En 1937 tuvo lugar la exposición de Arte Degenerado en la ciudad de Karlsruhe. Para esta muestra se acopiaron más de 12800 obras. En la exhibición se manipulaba al visitante: se instigaba el odio, se ridiculizaba y difamaba al artista y el sentido de la obra se alteraba; incluso se colgaban mal los cuadros para que la muestra se viera fea. Además, junto a dicha exposición se exhibía la muestra El Gran Arte Alemán, unas 900 obras de lo que según el ideal estético de Hitler debía ser aceptable en el arte. Aunque hubo problemas para definir lo aceptable, pues antes de inaugurarse Hitler inspeccionó personalmente la selección de su equipo y mandó quitar y componer obras.
Los historiadores hoy día relatan que lo que el führer buscaba era un estilo académico, clásico, que exaltara la juventud, el optimismo, el poder, lo heroico (El-Mecky). Una suerte de arte griego en el siglo XX.

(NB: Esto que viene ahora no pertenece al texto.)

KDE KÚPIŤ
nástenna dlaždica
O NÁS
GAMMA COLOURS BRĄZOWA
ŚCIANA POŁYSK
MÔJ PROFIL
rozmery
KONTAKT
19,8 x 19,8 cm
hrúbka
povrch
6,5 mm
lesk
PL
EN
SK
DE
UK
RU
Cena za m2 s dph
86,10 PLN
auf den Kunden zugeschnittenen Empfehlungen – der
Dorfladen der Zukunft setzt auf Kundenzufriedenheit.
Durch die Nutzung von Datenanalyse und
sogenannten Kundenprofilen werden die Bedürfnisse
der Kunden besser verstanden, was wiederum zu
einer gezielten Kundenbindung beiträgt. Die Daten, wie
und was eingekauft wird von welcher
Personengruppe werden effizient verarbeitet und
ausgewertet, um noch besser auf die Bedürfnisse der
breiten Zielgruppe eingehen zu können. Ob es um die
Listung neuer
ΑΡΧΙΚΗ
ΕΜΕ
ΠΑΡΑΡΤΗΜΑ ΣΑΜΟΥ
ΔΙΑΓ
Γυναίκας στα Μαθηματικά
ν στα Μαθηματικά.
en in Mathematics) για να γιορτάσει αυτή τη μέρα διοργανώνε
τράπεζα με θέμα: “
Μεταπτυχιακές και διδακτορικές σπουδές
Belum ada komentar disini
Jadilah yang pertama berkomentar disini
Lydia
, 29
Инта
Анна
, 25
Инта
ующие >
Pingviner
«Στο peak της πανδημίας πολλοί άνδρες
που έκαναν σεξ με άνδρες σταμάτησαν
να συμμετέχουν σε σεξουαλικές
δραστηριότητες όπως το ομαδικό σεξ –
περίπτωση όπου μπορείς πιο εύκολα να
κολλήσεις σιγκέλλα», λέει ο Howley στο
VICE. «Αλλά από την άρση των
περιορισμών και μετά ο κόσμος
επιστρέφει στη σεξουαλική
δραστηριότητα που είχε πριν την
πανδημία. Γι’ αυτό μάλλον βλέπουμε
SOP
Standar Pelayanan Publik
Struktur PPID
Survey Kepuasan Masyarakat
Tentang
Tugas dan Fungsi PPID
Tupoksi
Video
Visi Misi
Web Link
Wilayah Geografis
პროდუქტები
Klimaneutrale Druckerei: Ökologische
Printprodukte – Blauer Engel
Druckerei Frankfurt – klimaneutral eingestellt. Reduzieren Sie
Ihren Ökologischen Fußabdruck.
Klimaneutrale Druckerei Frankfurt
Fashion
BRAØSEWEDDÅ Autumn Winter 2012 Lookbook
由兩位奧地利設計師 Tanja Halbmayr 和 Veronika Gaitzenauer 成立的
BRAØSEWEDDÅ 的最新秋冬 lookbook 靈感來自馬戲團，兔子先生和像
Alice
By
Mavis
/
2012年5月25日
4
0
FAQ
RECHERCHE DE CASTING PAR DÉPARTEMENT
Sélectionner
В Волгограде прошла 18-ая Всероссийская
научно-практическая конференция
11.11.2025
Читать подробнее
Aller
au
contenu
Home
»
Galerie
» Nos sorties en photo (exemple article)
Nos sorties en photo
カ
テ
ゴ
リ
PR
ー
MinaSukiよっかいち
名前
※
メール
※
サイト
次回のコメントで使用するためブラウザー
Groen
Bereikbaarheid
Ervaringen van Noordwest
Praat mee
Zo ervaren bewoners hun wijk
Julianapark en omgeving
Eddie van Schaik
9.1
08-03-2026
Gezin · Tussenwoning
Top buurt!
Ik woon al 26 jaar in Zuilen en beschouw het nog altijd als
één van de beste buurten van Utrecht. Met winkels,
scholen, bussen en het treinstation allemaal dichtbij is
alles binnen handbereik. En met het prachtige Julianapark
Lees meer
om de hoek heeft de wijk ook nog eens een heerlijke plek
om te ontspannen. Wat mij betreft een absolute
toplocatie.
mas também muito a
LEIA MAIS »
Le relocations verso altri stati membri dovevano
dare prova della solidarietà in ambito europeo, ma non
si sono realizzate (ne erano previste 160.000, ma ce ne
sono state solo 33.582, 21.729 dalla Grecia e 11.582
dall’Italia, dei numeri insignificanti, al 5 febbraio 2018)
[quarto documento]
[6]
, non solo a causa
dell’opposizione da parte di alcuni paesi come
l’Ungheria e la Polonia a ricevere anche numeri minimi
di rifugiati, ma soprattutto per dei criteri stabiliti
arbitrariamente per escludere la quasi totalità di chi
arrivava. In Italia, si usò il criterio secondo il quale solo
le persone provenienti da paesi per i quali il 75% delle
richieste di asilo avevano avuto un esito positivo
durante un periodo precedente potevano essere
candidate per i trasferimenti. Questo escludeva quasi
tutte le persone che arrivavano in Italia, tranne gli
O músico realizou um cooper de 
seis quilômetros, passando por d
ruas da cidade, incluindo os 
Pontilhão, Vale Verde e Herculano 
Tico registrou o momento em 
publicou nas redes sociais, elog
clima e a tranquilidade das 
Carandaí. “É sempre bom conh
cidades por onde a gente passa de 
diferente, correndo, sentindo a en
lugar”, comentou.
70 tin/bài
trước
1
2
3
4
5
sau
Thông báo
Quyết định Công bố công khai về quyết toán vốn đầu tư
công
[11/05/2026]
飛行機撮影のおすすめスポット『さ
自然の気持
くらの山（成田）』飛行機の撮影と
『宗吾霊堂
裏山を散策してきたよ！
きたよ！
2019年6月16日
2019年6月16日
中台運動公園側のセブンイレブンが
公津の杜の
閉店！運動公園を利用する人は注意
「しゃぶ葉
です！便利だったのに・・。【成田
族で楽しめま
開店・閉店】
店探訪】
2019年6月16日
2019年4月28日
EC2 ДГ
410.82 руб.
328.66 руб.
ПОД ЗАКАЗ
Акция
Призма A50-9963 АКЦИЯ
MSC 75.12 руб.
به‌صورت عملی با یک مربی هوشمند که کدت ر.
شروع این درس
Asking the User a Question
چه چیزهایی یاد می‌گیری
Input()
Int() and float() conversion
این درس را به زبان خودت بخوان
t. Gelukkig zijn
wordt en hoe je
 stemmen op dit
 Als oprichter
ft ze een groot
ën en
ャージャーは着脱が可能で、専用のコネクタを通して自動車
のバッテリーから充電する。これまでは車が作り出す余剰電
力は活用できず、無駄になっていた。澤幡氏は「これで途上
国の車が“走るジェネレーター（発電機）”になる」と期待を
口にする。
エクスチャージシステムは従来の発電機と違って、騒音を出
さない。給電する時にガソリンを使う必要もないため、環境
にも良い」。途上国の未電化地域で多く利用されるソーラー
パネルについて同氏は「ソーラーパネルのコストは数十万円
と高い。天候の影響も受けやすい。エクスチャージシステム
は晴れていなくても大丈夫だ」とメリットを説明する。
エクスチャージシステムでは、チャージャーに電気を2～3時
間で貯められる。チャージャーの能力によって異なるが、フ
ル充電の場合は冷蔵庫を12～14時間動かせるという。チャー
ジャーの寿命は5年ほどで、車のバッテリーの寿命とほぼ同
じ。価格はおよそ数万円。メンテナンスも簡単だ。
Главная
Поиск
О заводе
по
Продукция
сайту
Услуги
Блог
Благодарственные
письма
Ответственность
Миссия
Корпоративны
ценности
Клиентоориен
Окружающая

Sin embargo, el capítulo más interesante de esta historia data de apenas unos cinco años, cuando parecía que este suceso era un caso cerrado. El señor Cornelius Gurlitt viajaba en tren proveniente de Zurich. En una inspección rutinaria se le encuentra un sobre con 9000 euros, pero, a pesar de no cometer delito alguno, se pone realmente nervioso, razón por la cual la policía alemana lo cataloga y se abre una investigación por presunta evasión de impuestos. Luego de varios años de recabar pistas y conseguir las órdenes judiciales pertinentes, la policía catea su departamento en Múnich, donde encuentra más de 1200 obras de arte. Guritt nunca había trabajado, nunca había declarado impuestos, vivía en un departamento de lujo y tenía mucho dinero en efectivo: era un fantasma que había vivido de vender obras de arte de manera silenciosa durante los últimos 70 años.
Su padre había sido uno de los miembros de la Comisión para Explotar el Arte Degenerado. Aunque era judío en segundo grado, Hildebrand Gurlitt fue reclutado por Goebbels por su sapiencia en arte y obtuvo todas las facultades para confiscar y vender arte para el régimen de Hitler. A la par, no desperdició el tiempo e hizo una colección de obras que heredó a su hijo Cornelius. Muchas de estas obras continúan siendo objeto de litigios y enredos diplomáticos.
Addenda:
Es bien sabido que Hitler quería ser artista y que fue rechazado dos veces de la academia de arte de Austria, pero esto no le impidió pintar. De hecho, hace unas semanas la casa de subastas Nuremberg’s Weidler vendió 14 acuarelas que se presume realizó él mismo. En total, las acuarelas recaudaron unos 440 mil dólares y la más cara fue comprada por un coleccionista chino. ¿Habrá acaso ganado finalmente su mayor batalla?
Gran Exposición de Arte Alemán, Portada del catálogo de 1937
(izquierda) y Entartete Kunst (Arte degenerado),
Portada del catálogo de 1937 (derecha).